* TASK REQUIREMENTS
A word-for-word copy of the data is what's wanted; pictures stay out of it.
##### RECORD EXCERPTS #####
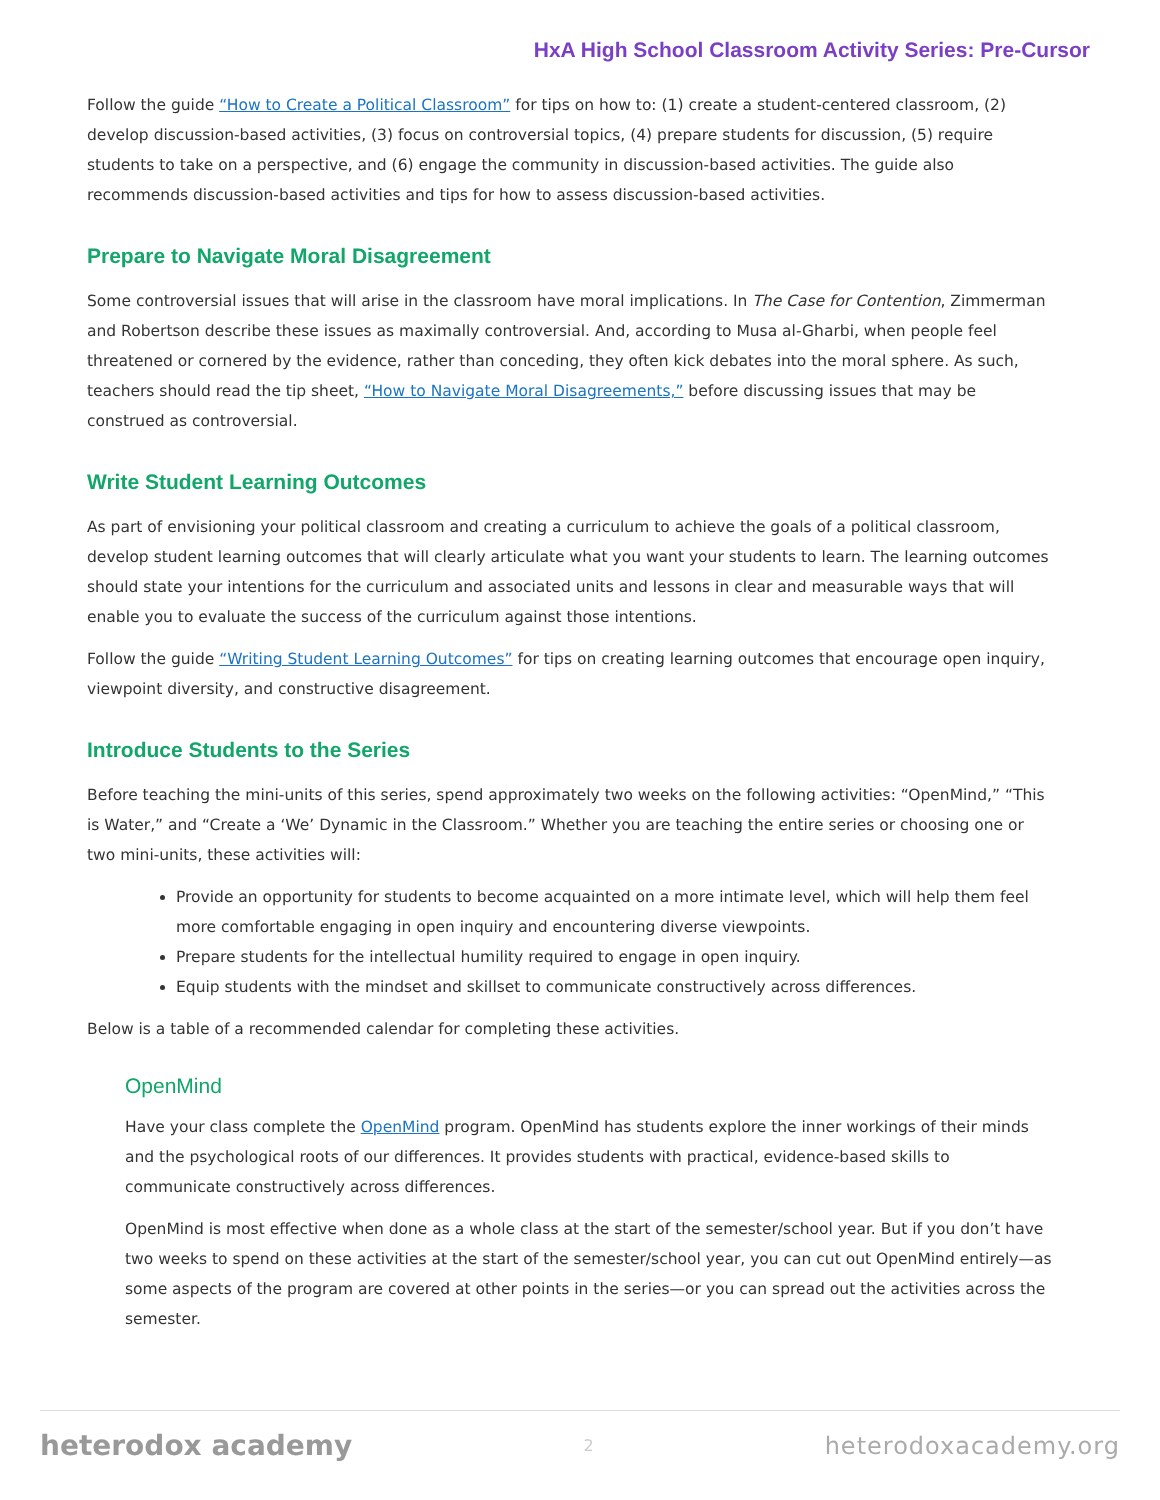HxA High School Classroom Activity Series: Pre-Cursor
Follow the guide “How to Create a Political Classroom” for tips on how to: (1) create a student-centered classroom, (2) develop discussion-based activities, (3) focus on controversial topics, (4) prepare students for discussion, (5) require students to take on a perspective, and (6) engage the community in discussion-based activities. The guide also recommends discussion-based activities and tips for how to assess discussion-based activities.
Prepare to Navigate Moral Disagreement
Some controversial issues that will arise in the classroom have moral implications. In The Case for Contention, Zimmerman and Robertson describe these issues as maximally controversial. And, according to Musa al-Gharbi, when people feel threatened or cornered by the evidence, rather than conceding, they often kick debates into the moral sphere. As such, teachers should read the tip sheet, “How to Navigate Moral Disagreements,” before discussing issues that may be construed as controversial.
Write Student Learning Outcomes
As part of envisioning your political classroom and creating a curriculum to achieve the goals of a political classroom, develop student learning outcomes that will clearly articulate what you want your students to learn. The learning outcomes should state your intentions for the curriculum and associated units and lessons in clear and measurable ways that will enable you to evaluate the success of the curriculum against those intentions.
Follow the guide “Writing Student Learning Outcomes” for tips on creating learning outcomes that encourage open inquiry, viewpoint diversity, and constructive disagreement.
Introduce Students to the Series
Before teaching the mini-units of this series, spend approximately two weeks on the following activities: “OpenMind,” “This is Water,” and “Create a ‘We’ Dynamic in the Classroom.” Whether you are teaching the entire series or choosing one or two mini-units, these activities will:
Provide an opportunity for students to become acquainted on a more intimate level, which will help them feel more comfortable engaging in open inquiry and encountering diverse viewpoints.
Prepare students for the intellectual humility required to engage in open inquiry.
Equip students with the mindset and skillset to communicate constructively across differences.
Below is a table of a recommended calendar for completing these activities.
OpenMind
Have your class complete the OpenMind program. OpenMind has students explore the inner workings of their minds and the psychological roots of our differences. It provides students with practical, evidence-based skills to communicate constructively across differences.
OpenMind is most effective when done as a whole class at the start of the semester/school year. But if you don’t have two weeks to spend on these activities at the start of the semester/school year, you can cut out OpenMind entirely—as some aspects of the program are covered at other points in the series—or you can spread out the activities across the semester.
heterodox academy 2 heterodoxacademy.org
#####
* RESULT FOR THIS EXERCISE
HxA High School Classroom Activity Series: Pre-Cursor
Follow the guide “How to Create a Political Classroom” for tips on how to: (1) create a student-centered classroom, (2) develop discussion-based activities, (3) focus on controversial topics, (4) prepare students for discussion, (5) require students to take on a perspective, and (6) engage the community in discussion-based activities. The guide also recommends discussion-based activities and tips for how to assess discussion-based activities.
Prepare to Navigate Moral Disagreement
Some controversial issues that will arise in the classroom have moral implications. In The Case for Contention, Zimmerman and Robertson describe these issues as maximally controversial. And, according to Musa al-Gharbi, when people feel threatened or cornered by the evidence, rather than conceding, they often kick debates into the moral sphere. As such, teachers should read the tip sheet, “How to Navigate Moral Disagreements,” before discussing issues that may be construed as controversial.
Write Student Learning Outcomes
As part of envisioning your political classroom and creating a curriculum to achieve the goals of a political classroom, develop student learning outcomes that will clearly articulate what you want your students to learn. The learning outcomes should state your intentions for the curriculum and associated units and lessons in clear and measurable ways that will enable you to evaluate the success of the curriculum against those intentions.
Follow the guide “Writing Student Learning Outcomes” for tips on creating learning outcomes that encourage open inquiry, viewpoint diversity, and constructive disagreement.
Introduce Students to the Series
Before teaching the mini-units of this series, spend approximately two weeks on the following activities: “OpenMind,” “This is Water,” and “Create a ‘We’ Dynamic in the Classroom.” Whether you are teaching the entire series or choosing one or two mini-units, these activities will:
Provide an opportunity for students to become acquainted on a more intimate level, which will help them feel more comfortable engaging in open inquiry and encountering diverse viewpoints.
Prepare students for the intellectual humility required to engage in open inquiry.
Equip students with the mindset and skillset to communicate constructively across differences.
Below is a table of a recommended calendar for completing these activities.
OpenMind
Have your class complete the OpenMind program. OpenMind has students explore the inner workings of their minds and the psychological roots of our differences. It provides students with practical, evidence-based skills to communicate constructively across differences.
OpenMind is most effective when done as a whole class at the start of the semester/school year. But if you don’t have two weeks to spend on these activities at the start of the semester/school year, you can cut out OpenMind entirely—as some aspects of the program are covered at other points in the series—or you can spread out the activities across the semester.
heterodox academy 2 heterodoxacademy.org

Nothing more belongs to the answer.